Guruswami and Sudan give a polynomial-time algorithm that handles what is believed to be the best possible amount of error.
Guruswami and Sudan's algorithm works for the standard Reed-Solomon codes and is likely the best possible for that code. Parvaresh and Vardy develop a new but related encoding to get an improvement on the rate of the code, the ratio of the original message length to the code length. Guruswami and Sudan show how to list decode a 1-ε fraction of errors using Reed Solomon codes with a rate of O(ε2) while Parvaresh and Vardy achieve the same errors with their code with rate O(ε/log(1/ε)).


  1. Isn't log(1/e) a negative number? It doesn't appear that e is 'epsilon', because the other function is e*e.

  2. It's \epsilon on my screen, bram. Font problem, probably (unless something really strange is happening her).

  3. Perhaps I just don't understand the terminology - what does 1-e errors mean? What is meant by 'rate'? 1-e obviously doesn't refer to an absolute number, does it meant that an e proportion of all values are altered or that a 1-e proportion of all values are altered? Is 'rate' a time-based measure or an amount of error correcting code measure?

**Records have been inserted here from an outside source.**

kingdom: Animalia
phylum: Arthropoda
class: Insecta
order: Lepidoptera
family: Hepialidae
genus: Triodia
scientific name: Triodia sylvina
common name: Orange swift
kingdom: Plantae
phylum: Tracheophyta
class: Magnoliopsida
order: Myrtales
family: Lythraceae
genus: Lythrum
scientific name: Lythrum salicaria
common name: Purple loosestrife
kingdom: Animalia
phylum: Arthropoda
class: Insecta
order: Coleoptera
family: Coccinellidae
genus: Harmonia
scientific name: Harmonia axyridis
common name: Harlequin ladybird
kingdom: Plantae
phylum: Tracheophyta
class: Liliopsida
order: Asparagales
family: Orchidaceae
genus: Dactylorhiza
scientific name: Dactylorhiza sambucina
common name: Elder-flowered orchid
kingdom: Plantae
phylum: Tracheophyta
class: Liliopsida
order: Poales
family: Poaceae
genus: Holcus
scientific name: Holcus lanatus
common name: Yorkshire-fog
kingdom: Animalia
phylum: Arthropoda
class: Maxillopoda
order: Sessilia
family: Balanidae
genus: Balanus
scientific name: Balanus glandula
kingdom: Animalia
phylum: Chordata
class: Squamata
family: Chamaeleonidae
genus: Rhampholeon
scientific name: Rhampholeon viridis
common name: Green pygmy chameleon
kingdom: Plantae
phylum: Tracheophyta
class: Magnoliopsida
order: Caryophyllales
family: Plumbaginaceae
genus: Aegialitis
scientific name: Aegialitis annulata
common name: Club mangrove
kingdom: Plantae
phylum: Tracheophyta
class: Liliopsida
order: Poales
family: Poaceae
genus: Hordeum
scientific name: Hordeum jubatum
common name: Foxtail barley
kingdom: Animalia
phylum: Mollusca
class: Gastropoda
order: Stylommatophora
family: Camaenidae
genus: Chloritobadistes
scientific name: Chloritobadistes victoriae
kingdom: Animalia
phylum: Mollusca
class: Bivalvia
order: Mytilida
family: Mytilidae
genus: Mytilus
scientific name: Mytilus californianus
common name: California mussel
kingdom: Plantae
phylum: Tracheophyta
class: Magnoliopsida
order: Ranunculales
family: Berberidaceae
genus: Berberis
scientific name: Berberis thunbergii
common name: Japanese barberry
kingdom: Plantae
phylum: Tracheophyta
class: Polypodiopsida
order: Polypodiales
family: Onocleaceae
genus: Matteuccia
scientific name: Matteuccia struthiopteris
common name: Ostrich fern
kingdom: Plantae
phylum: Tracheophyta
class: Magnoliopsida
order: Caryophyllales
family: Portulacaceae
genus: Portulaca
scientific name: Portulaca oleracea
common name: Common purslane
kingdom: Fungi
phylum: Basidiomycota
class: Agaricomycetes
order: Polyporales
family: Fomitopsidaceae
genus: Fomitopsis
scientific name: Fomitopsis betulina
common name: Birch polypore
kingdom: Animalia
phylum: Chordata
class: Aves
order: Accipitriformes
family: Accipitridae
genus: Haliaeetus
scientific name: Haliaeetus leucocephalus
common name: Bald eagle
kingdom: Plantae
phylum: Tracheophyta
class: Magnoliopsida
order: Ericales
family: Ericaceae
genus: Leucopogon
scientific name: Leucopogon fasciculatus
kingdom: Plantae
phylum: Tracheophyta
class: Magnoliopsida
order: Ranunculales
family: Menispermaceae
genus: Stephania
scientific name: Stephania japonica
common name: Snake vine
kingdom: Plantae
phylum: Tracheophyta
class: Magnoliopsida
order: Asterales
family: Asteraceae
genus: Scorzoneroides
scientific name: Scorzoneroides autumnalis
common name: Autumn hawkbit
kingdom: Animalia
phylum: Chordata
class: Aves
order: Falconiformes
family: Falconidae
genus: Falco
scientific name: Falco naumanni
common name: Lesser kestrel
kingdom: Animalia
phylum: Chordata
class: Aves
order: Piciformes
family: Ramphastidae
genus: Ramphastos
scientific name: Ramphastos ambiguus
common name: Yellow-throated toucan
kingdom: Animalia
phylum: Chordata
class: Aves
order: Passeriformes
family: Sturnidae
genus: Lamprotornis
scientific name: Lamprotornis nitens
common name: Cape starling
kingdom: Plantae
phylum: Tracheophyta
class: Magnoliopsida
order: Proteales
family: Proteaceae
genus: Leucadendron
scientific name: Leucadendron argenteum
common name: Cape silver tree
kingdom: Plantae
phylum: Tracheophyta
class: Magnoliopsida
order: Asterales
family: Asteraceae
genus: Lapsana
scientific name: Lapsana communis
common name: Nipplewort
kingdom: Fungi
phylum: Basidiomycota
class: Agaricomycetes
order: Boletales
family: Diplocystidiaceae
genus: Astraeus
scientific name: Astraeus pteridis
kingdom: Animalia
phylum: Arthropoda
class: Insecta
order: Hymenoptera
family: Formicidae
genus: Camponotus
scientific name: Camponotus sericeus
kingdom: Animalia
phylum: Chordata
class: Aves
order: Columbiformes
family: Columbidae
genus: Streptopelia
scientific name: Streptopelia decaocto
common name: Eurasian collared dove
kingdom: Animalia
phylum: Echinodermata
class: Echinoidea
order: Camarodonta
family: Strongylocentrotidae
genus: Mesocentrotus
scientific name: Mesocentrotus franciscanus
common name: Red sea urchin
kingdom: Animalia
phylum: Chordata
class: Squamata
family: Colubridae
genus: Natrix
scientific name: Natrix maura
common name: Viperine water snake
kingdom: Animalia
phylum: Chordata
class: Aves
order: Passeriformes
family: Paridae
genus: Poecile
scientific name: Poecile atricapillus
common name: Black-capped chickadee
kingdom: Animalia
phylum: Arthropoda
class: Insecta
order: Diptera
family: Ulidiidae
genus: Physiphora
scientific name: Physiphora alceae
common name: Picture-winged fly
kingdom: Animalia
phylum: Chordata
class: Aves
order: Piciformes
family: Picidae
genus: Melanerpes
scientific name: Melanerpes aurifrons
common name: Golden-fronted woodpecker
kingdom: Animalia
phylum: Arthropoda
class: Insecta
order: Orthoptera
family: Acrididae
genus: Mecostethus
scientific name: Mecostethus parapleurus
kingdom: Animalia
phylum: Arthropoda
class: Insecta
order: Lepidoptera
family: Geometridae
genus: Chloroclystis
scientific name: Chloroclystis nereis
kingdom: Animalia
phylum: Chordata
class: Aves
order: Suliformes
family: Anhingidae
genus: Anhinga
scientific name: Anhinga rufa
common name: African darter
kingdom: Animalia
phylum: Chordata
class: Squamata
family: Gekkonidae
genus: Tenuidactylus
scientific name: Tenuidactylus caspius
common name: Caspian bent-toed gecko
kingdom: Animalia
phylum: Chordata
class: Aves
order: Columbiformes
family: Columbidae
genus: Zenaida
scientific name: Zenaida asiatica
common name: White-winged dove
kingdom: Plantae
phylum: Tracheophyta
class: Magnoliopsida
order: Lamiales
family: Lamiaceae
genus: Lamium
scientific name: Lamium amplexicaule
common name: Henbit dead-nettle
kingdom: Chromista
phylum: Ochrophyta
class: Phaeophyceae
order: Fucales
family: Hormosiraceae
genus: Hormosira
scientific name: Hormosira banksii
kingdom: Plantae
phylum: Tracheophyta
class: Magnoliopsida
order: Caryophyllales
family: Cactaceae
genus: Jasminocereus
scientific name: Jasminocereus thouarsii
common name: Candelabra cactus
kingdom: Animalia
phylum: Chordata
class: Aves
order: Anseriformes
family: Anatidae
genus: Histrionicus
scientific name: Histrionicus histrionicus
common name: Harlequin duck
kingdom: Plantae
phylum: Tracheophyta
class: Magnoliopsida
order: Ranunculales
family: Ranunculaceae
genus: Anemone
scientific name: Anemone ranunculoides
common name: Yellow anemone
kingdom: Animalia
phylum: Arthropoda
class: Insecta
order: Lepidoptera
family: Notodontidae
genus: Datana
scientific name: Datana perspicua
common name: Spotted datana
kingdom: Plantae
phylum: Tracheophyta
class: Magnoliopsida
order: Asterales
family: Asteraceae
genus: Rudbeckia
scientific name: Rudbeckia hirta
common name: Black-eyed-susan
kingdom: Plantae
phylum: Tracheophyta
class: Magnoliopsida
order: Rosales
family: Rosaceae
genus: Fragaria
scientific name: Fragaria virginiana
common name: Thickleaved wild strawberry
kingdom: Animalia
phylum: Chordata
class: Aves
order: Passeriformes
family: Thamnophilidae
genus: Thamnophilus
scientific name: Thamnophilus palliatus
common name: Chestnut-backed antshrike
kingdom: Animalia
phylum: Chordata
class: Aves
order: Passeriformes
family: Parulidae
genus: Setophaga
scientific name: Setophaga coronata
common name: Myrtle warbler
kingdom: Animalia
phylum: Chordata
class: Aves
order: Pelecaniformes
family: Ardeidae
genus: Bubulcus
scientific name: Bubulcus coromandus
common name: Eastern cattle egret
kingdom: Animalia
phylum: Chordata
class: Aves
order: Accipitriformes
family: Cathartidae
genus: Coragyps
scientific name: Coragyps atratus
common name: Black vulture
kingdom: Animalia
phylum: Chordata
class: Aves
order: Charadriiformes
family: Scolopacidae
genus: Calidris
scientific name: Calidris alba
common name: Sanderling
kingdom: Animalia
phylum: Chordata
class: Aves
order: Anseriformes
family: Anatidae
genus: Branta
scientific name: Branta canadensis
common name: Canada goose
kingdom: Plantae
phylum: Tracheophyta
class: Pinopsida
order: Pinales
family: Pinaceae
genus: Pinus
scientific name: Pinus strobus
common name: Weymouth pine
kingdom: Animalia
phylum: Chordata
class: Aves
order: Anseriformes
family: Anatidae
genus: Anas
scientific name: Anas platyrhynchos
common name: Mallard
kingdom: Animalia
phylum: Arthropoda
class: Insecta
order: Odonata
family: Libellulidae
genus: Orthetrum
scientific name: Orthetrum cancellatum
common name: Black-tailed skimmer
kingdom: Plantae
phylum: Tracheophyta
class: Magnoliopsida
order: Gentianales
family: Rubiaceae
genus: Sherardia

  4. I should have said a "1-ε" fraction of errors, i.e., for a code of length m, all but εm entries can be corrupted, where entries are elements of some finite field. The rate refers to the throughput: If a code of length m encodes an input of length n (with the same alphabet) then the rate is n/m.

  5. This was asked last time, but never answered: what is the evidence that Guruswami and Sudan's algorithm is likely the best possible for the Reed-Solomon code?

  6. Wow, that is a significant result!

    Any idea what the patent status of this new algorithm will be?

    Is that rate the information-theoretic limit? (I suspect that it is, but don't know the appropriate approximations for factorials offhand.)

    Any idea if it will be possible to apply techniques which use the fact that errors tend to be next to each other in the real world to this approach?

    Does this technique require a lot of random access, or can it do a decent job of avoiding cache misses and disk seeks as well?

    It's good to see some theory making practical contributions, a little surprising that the most exciting stuff is information theoretic right now though.

  7. This was asked last time, but never answered: what is the evidence that Guruswami and Sudan's algorithm is likely the best possible for the Reed-Solomon code?

    It is not clear if there is any "compelling" evidence. Beyond the radius decoded by their algorithm, we do not know if there will always only be a polynomial number of codewords to output (which is a guarantee we need to be able to decode in polynomial time). It is possible this number shoots to super-polynomial just beyond this radius --- some works have explored this possibility, though the question remains wide open. It could also be that the choice of evaluation points used for the Reed-Solomon encoding matters, and that for a clever choice one could decode from many more errors.